#### Document text:
<<<<

Mixed Variable Types¶

Golem can handle continuous, discrete, and categorical variables. Here we show a couple of examples with uncertain discrete and categorical variables.

Note that when using categorical variables, the argument X for the predict method has to be a pandas DataFrame, rather than a numpy array.

[1]:

from golem import *

import numpy as np
import pandas as pd
from matplotlib import pyplot as plt
import matplotlib
%matplotlib inline

import seaborn as sns
sns.set(context='talk', style='ticks')

Let’s define two objective functions:

objective_discrete takes two inputs, where the second one is expected to be an integer;

objective_categorical takes three inputs, where the third one is categorical, either A or B.

[2]:

def objective_discrete(x0, x1):
    # x0 is continuous
    # x1 is discrete, {0, 1, 2, 3, 4, 5}
    fx0 = 10 / (1 + 0.3 * np.exp(6 * x0)) + 0.1 * np.abs(2 * x0**2)

>>>>

#### Data:
<<<<

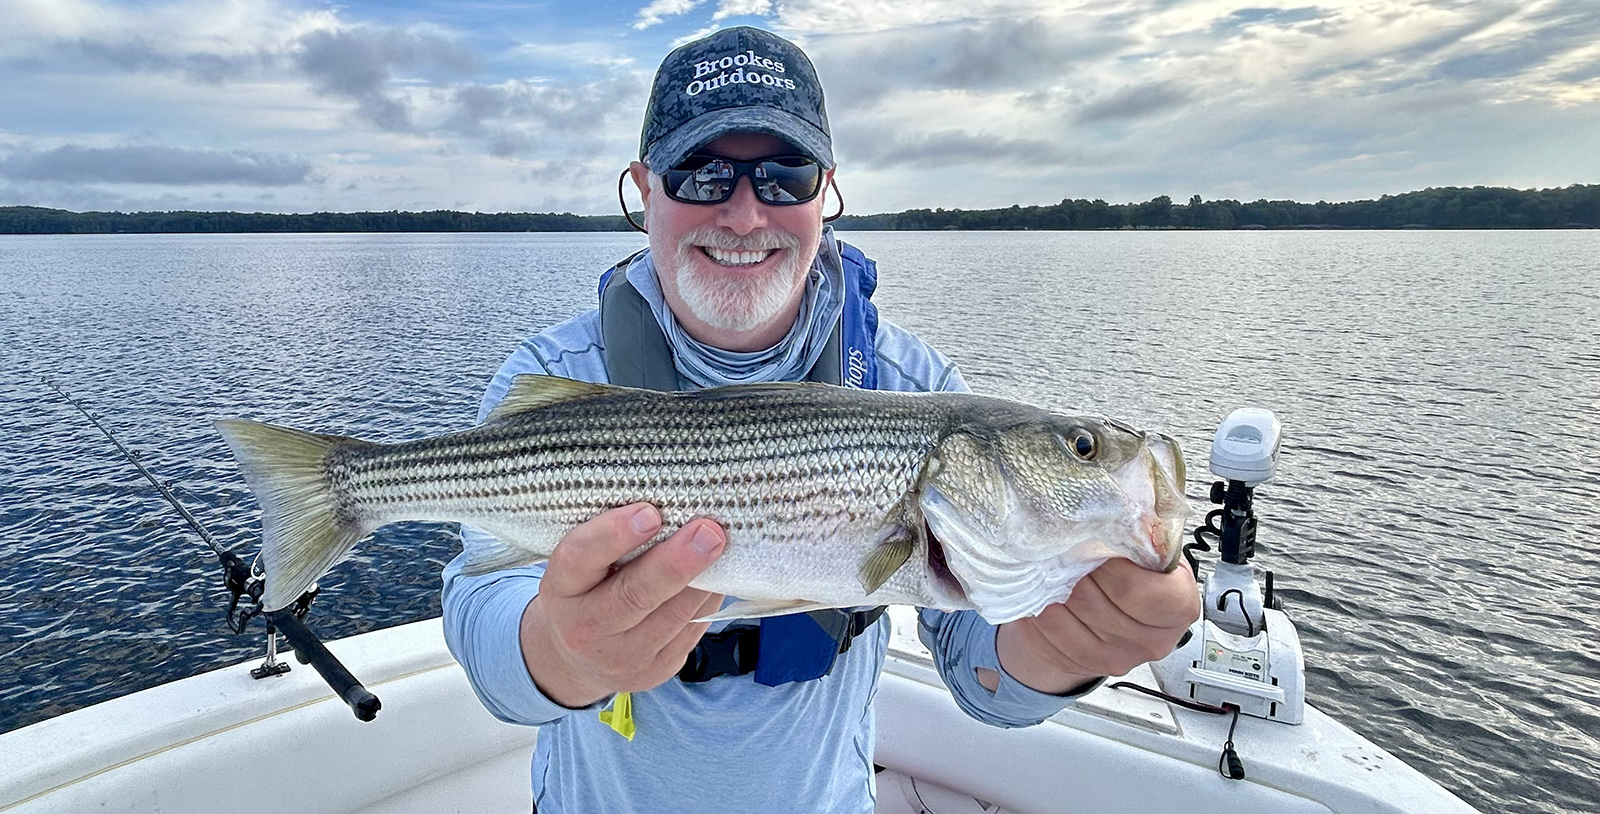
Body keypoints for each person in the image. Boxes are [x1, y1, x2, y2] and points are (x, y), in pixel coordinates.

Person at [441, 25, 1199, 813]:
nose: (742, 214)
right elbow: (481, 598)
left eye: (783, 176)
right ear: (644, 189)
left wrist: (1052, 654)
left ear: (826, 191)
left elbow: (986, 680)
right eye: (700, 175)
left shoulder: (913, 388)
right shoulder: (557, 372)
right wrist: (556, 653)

>>>>
<<<<

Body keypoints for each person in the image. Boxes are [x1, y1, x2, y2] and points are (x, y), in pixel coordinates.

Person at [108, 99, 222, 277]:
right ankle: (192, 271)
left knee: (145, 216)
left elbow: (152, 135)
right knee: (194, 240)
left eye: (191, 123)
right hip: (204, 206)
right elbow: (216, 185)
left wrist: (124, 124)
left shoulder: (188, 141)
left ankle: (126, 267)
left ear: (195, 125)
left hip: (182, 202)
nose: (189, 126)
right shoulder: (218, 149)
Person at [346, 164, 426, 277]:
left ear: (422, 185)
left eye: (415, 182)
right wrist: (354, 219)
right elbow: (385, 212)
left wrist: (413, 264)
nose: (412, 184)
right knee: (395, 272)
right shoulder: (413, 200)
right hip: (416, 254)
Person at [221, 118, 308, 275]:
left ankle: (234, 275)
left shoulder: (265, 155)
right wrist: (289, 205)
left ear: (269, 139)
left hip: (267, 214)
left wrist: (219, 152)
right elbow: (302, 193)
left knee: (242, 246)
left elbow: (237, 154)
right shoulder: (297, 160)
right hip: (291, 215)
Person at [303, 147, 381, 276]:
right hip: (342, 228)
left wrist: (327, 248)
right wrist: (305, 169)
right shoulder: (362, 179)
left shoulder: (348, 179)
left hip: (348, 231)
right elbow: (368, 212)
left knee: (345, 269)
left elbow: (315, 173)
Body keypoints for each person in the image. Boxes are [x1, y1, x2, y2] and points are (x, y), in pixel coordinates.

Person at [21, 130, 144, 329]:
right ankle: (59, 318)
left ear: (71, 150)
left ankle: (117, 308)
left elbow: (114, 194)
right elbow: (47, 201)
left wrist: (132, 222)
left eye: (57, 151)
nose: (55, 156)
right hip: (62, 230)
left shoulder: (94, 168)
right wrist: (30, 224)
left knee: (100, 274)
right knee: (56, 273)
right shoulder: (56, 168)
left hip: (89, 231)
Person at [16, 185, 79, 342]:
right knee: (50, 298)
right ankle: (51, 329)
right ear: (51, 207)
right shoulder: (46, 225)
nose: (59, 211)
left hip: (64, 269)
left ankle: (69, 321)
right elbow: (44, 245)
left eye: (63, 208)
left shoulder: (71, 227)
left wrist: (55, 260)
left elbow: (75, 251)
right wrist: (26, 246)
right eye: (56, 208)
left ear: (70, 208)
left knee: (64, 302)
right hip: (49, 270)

>>>>
<<<<

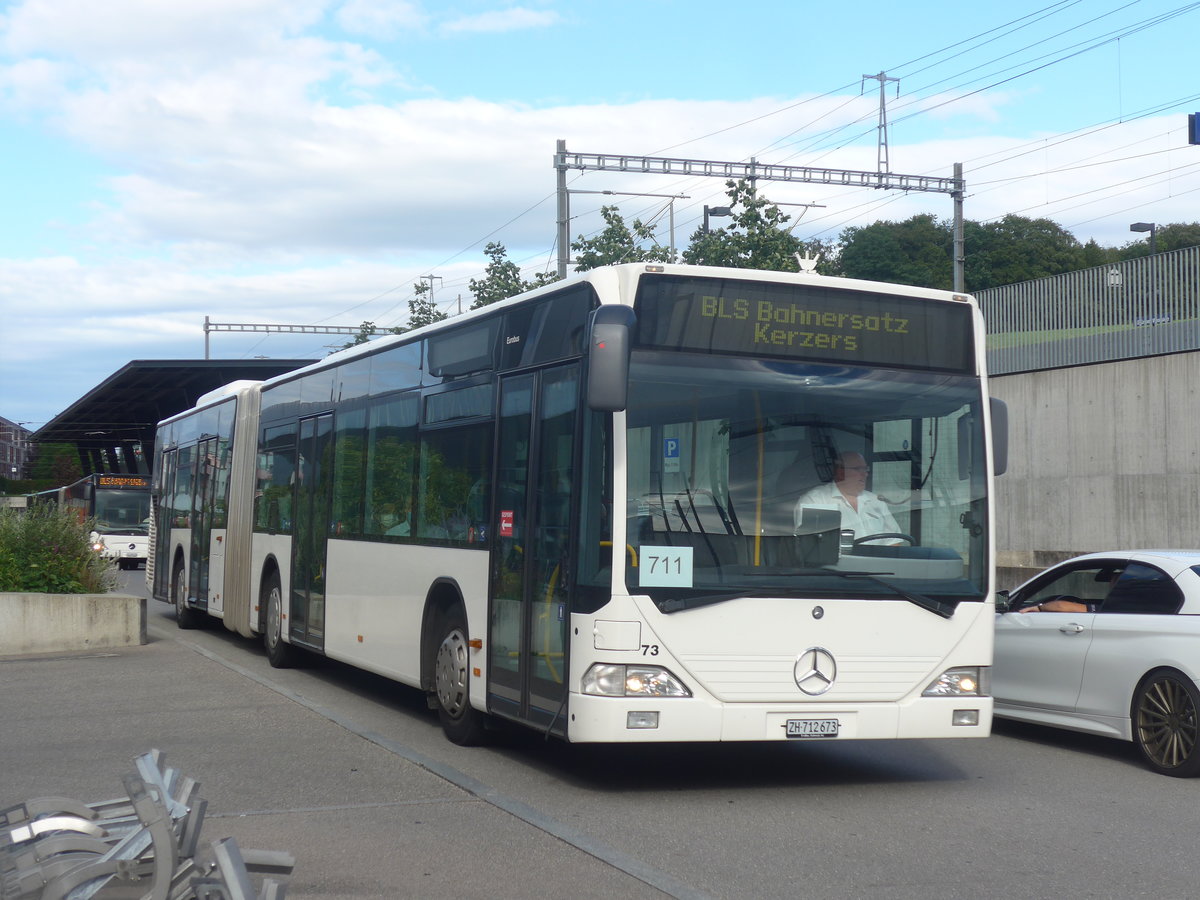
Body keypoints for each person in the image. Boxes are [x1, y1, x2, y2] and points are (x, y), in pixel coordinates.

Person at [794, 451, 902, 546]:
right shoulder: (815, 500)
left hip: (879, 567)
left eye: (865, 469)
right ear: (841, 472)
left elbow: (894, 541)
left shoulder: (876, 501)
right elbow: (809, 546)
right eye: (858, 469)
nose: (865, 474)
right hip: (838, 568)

>>>>

#### Problem set:
**1)** Using the mixed variable types page, decide whether each statement agrees with it. Answer yes or no for each and quote the words that decide it.
(a) Golem supports continuous, discrete, and categorical variables.
(b) When categorical variables are used, the argument X for the predict method may be a numpy array.
(c) The function objective_categorical takes two inputs.
**2)** Translate this sentence from the mixed variable types page into Spanish: "Note that when using categorical variables, the argument X for the predict method has to be a pandas DataFrame, rather than a numpy array."
Work only from the mixed variable types page, not the data.

#### Answer section:
**1)**
(a) Yes: "Golem can handle continuous, discrete, and categorical variables."
(b) No: "the argument X for the predict method has to be a pandas DataFrame, rather than a numpy array."
(c) No: "objective_categorical takes three inputs, where the third one is categorical, either A or B."

**2)** Tenga en cuenta que, al usar variables categóricas, el argumento X del método predict tiene que ser un DataFrame de pandas, en lugar de un arreglo de numpy.